For each record here, output an exact copy.

[Data provided]

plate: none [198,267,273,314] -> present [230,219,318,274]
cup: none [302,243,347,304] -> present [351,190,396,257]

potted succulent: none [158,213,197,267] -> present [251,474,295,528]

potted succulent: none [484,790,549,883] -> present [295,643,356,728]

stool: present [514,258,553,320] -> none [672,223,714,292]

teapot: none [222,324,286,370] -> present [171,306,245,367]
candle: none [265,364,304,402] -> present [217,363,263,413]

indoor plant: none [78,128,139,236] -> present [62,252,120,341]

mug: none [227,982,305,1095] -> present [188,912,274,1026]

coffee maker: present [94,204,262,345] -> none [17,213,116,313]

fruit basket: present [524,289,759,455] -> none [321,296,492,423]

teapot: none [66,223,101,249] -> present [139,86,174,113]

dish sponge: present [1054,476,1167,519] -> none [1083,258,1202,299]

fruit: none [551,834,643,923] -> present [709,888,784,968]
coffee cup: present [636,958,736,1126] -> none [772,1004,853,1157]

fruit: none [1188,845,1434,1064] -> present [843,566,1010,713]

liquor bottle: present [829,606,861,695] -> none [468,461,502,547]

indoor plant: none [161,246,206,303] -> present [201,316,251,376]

[/Data provided]

## Response to the exercise
plate: none [198,267,273,314] -> present [230,219,318,274]
cup: none [302,243,347,304] -> present [351,190,396,257]

potted succulent: none [158,213,197,267] -> present [251,474,295,528]

potted succulent: none [484,790,549,883] -> present [295,643,356,728]

stool: present [514,258,553,320] -> none [672,223,714,292]

teapot: none [222,324,286,370] -> present [171,306,245,367]
candle: none [265,364,304,402] -> present [217,363,263,413]

indoor plant: none [78,128,139,236] -> present [62,252,120,341]

mug: none [227,982,305,1095] -> present [188,912,274,1026]

coffee maker: present [94,204,262,345] -> none [17,213,116,313]

fruit basket: present [524,289,759,455] -> none [321,296,492,423]

teapot: none [66,223,101,249] -> present [139,86,174,113]

dish sponge: present [1054,476,1167,519] -> none [1083,258,1202,299]

fruit: none [551,834,643,923] -> present [709,888,784,968]
coffee cup: present [636,958,736,1126] -> none [772,1004,853,1157]

fruit: none [1188,845,1434,1064] -> present [843,566,1010,713]

liquor bottle: present [829,606,861,695] -> none [468,461,502,547]

indoor plant: none [161,246,206,303] -> present [201,316,251,376]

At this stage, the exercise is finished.